大学の食堂で起こした私の恥ずかしい嫉妬事件から、萩原さんが私に甘くなった。元々甘かったけれど、比じゃないくらいに甘い。そして、スキンシップが多くなった。頭を撫でられたり抱き締められたりは日常茶飯事だ。驚きはしたけれど、嫌ではない。むしろ嬉しくてそわそわしてしまう。まだちょっぴり慣れなくてぎこちない態度を取ってしまう私を見て萩原さんは、ゆっくり慣れればいいよ、と笑って頭を撫でてくれた。
「ふふ、」
嬉しくて頬が緩んでしまう。憂鬱なだけだった夏休みは萩原さんと松田さんのお陰で楽しくてしょうがない。一人だけど独りじゃない。

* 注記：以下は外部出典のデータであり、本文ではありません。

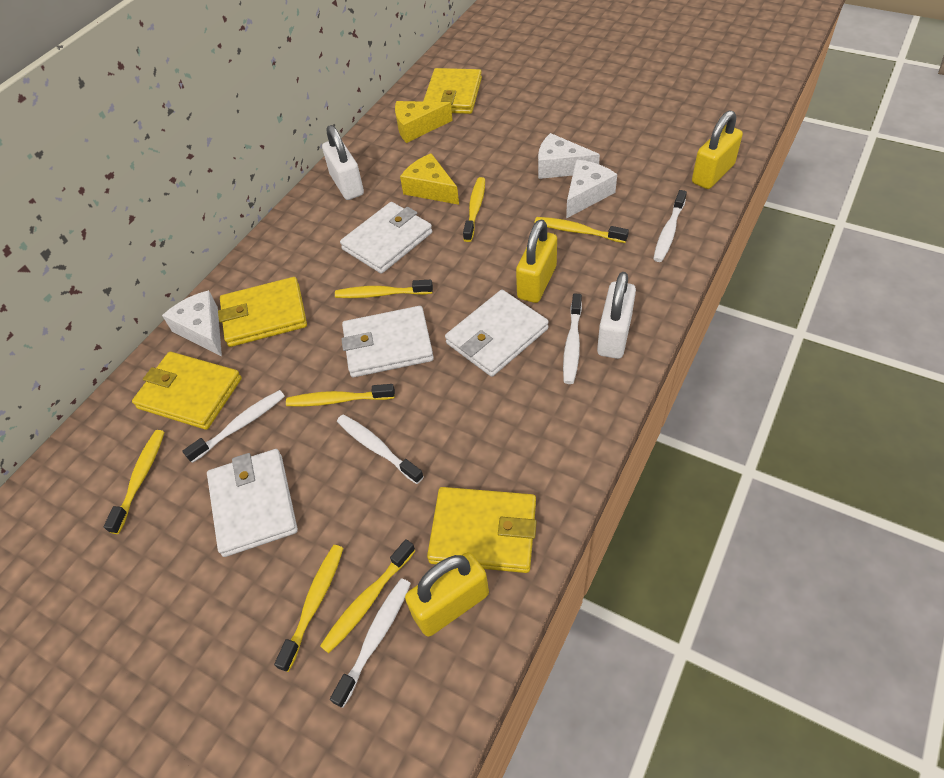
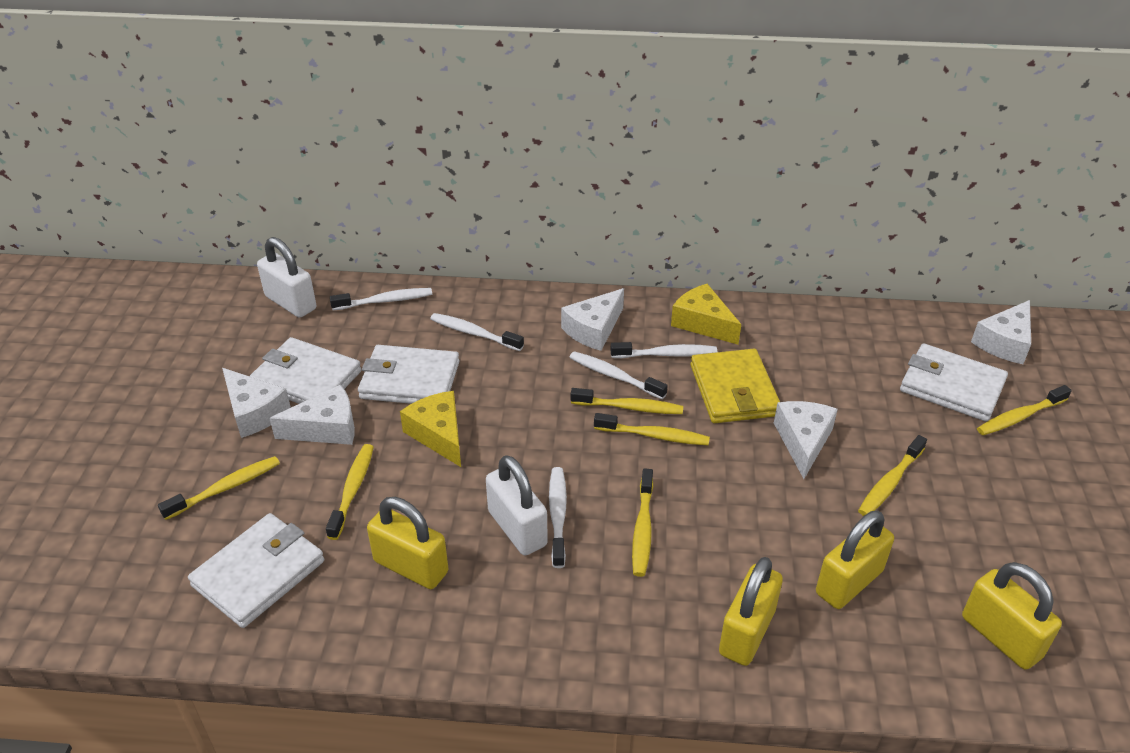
white cheese: [162,290,222,357] [538,133,600,179] [566,160,617,219] = 3 -> [222,368,291,438] [269,385,355,445] [561,288,624,351] [774,401,838,479] [971,300,1031,364] = 5
yellow padlock: [405,552,489,637] [516,220,557,303] [692,110,743,189] = 3 -> [367,497,448,589] [719,557,783,666] [816,511,894,609] [962,562,1062,670] = 4
yellow wallet: [132,352,242,430] [218,277,307,347] [423,68,482,114] [427,487,537,573] = 4 -> [690,349,780,423] = 1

一緒にいてくれる誰かがいる事が、こんなに嬉しくて心強いなんて知らなかった。今日も今日とて二人と一緒にお昼ご飯を食べて、気を付けて帰るんだよと見送られて帰ってきた。二人は今日もアルバイトがあるんだって。
明日はアルバイトあるかな、お休みかな、なんて思いながらアパートまで辿り着いて、先程までの楽しい気持ちが一瞬で覆い隠される。部屋の窓が少し開いていて、そこから聞こえてくる怒鳴り声。今は帰らない方が良さそうだと判断して、来た道を戻る。アパートから少し離れた公園のブランコに腰掛けて小さく漕いだ。

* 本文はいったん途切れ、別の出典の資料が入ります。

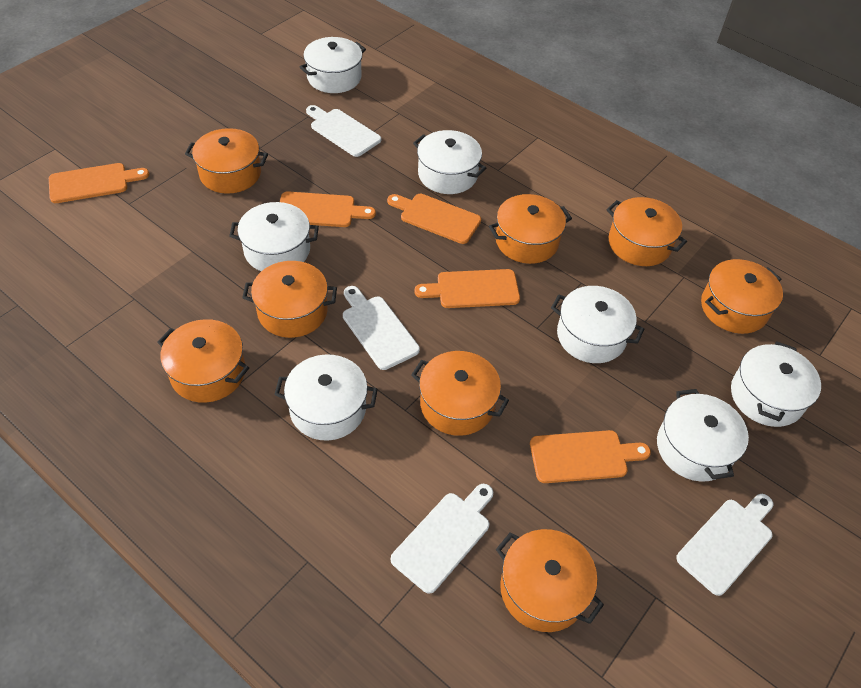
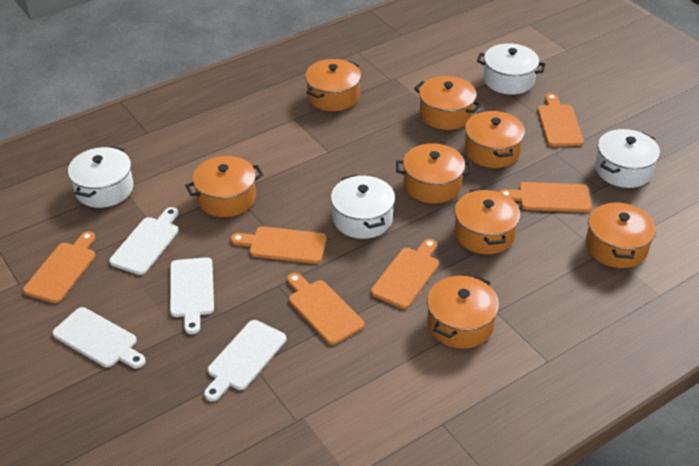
orange cutting board: [49,163,149,203] [280,192,376,227] [387,194,481,244] [414,269,520,308] [530,430,651,483] = 5 -> [23,231,95,303] [231,226,327,264] [287,273,364,345] [371,239,439,309] [500,182,591,212] [537,93,584,147] = 6
white pot: [229,202,319,271] [274,354,378,441] [300,37,366,93] [413,130,486,194] [551,286,644,363] [657,389,749,482] [731,342,821,427] = 7 -> [68,146,133,208] [331,174,395,239] [477,43,546,94] [595,129,660,188] = 4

きい、きい、と音を立てるブランコに乗ってぼんやりと空を見る。薄らと赤みを帯びてはいるものの、まだ青い空は私がここで潰す時間が長いことを物語っていてため息が出た。でも、鉢合わせなくて良かったと思うべきだろう。さっきの怒鳴り声から察するにあの人の機嫌はすこぶる悪い。そんな状態のあの人とは出来れば会いたくない。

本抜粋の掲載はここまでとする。